Topical Treatments for Melasma and Postinflammatory Hyperpigmentation
C.B. Lynde; J.N. Kraft, MD; C.W. Lynde, MD, FRCPC

Abstract
Hyperpigmentation disorders of the skin are common and can be the source of significant psychosocial distress for patients. The most common of these disorders are melasma and postinflammatory hyperpigmentation. Sunscreen use and minimizing sun exposure are crucial in all cases. Topical applications are the mainstay of treatment and include phenols, retinoids, corticosteroids, and their combinations.

Introduction
Hyperpigmentation of the skin is a very common problem, with many patients seeking therapies to improve their cosmetic appearance. It is the result of an increase in cutaneous melanin deposition either by increased melanin synthesis or, less commonly, by a greater number of melanocytes. The amount of color change depends on the location of the melanin deposition. Epidermal involvement appears as brown discoloration whereas dermal deposition appears as blue-grey.

Mixed epidermal and dermal depositions appear as brown-grey discolorations. The use of a Wood's lamp can often be very beneficial in determining the location of melanin deposition showing enhancement of color contrast in lesional skin for the epidermal type, but not the dermal types. The mixed type has enhancement in some areas of lesional skin, but not in other areas. Whether the melanin is deposited in the epidermis or dermis is important therapeutically because dermal hyperpigmentation is much more challenging to treat.

The most common pigmentation disorders for which patients seek treatment are melasma and postinflammatory hyperpigmentation (PIH). These conditions may have a major impact because disfiguring facial lesions can significantly affect a person's psychological and social wellbeing, contributing to lower productivity, social functioning, and self-esteem.

Melasma
Melasma is a common acquired pigmentary disorder that occurs mainly in women (more than 90% of cases) of all racial and ethnic groups, but particularly affects those with Fitzpatrick skin types IV-VI. While the cause of melasma is unknown, factors include: a genetic predisposition, ultraviolet light exposure, and estrogen exposure. Estrogen is thought to induce melasma as it often develops during pregnancy, with use of oral contraceptives, and with hormone replacement therapy (HRT) in postmenopausal women. Melasma in pregnancy usually clears within a few months of delivery.

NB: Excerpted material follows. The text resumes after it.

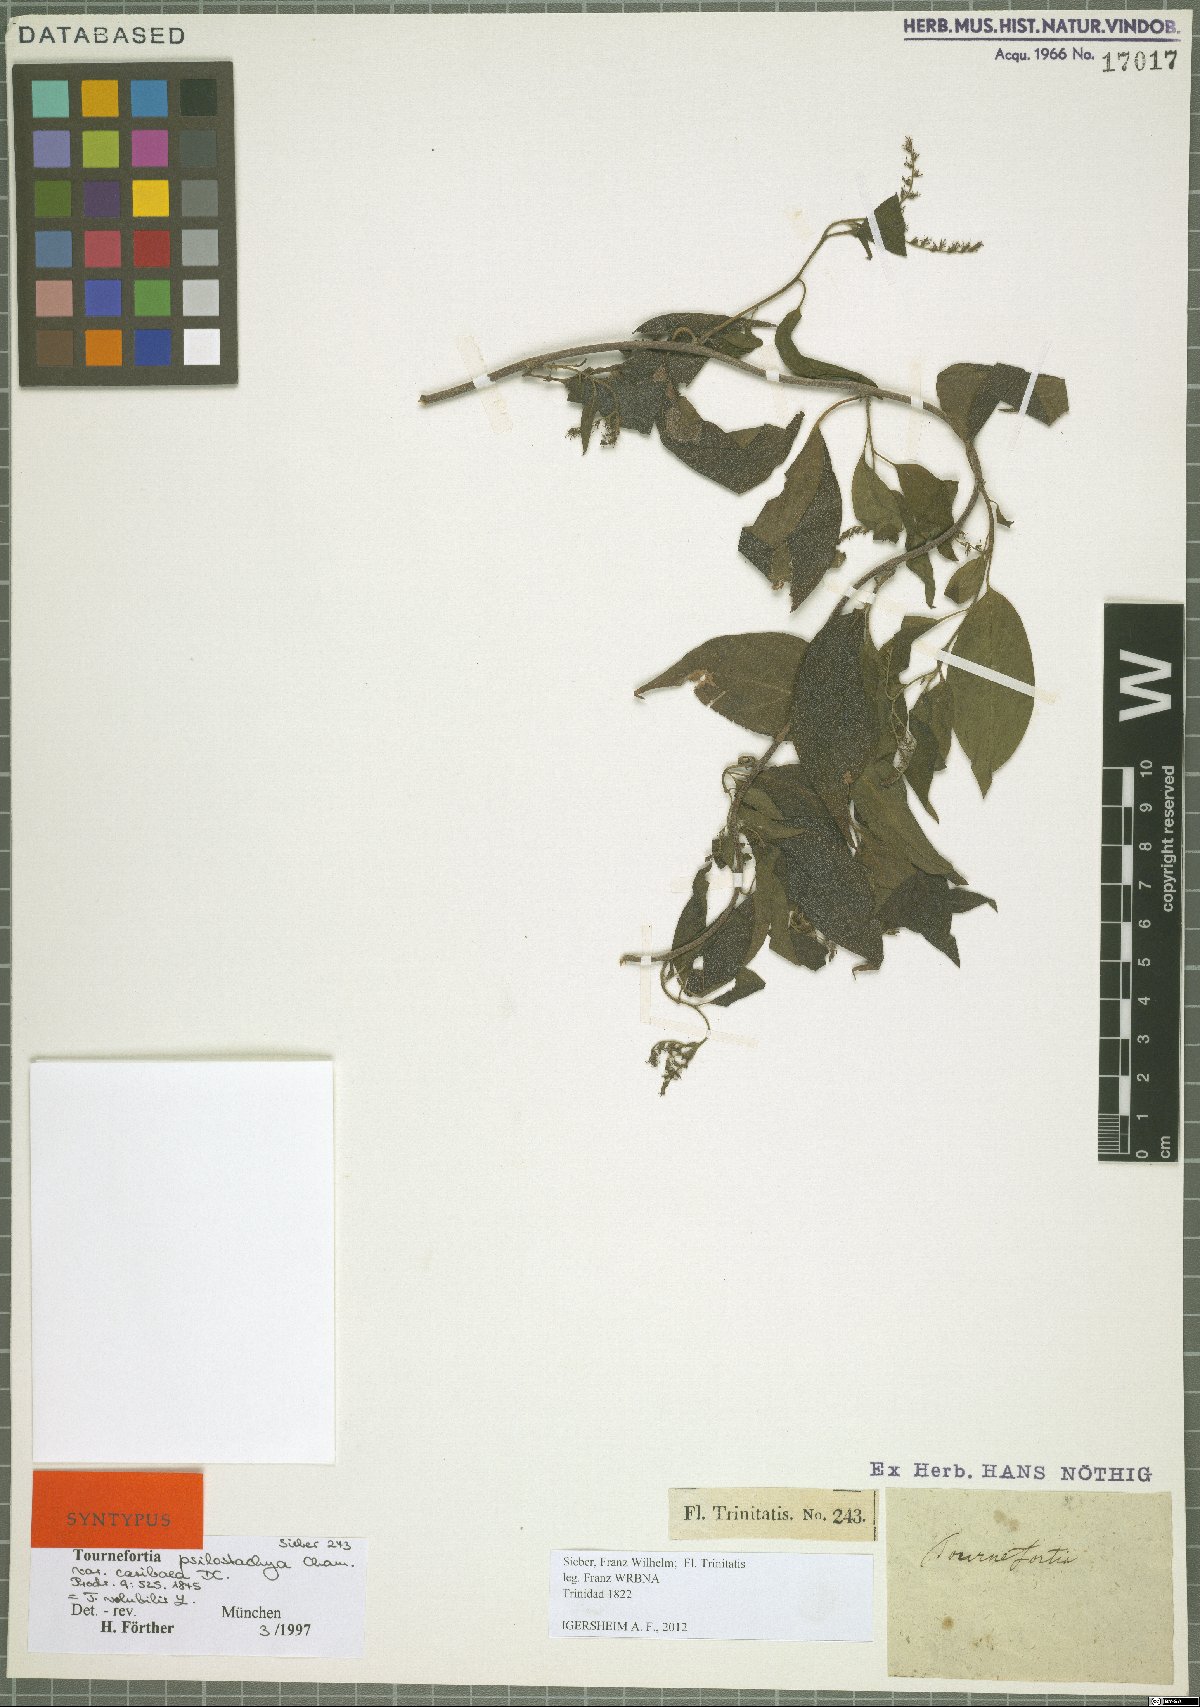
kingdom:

Discontinuation of oral contraceptives or HRT, in combination with adequate sun protection, may also result in melasma clearance, although there is a paucity of literature with regard to HRT and the clearance of this condition. Melasma presents as brown to grey macules and patches, with serrated, irregular, and geographic borders. The pigmented patches are usually sharply demarcated and symmetrical. Melasma has a predilection for sun-exposed areas. The three major patterns of distribution are: centrofacial (cheeks, forehead, upper lip, nose, and chin) (66% of cases), malar (cheeks and nose) (20% of cases) and mandibular (rami of the mandible) (15% of cases). See Table 1 for the differential diagnosis.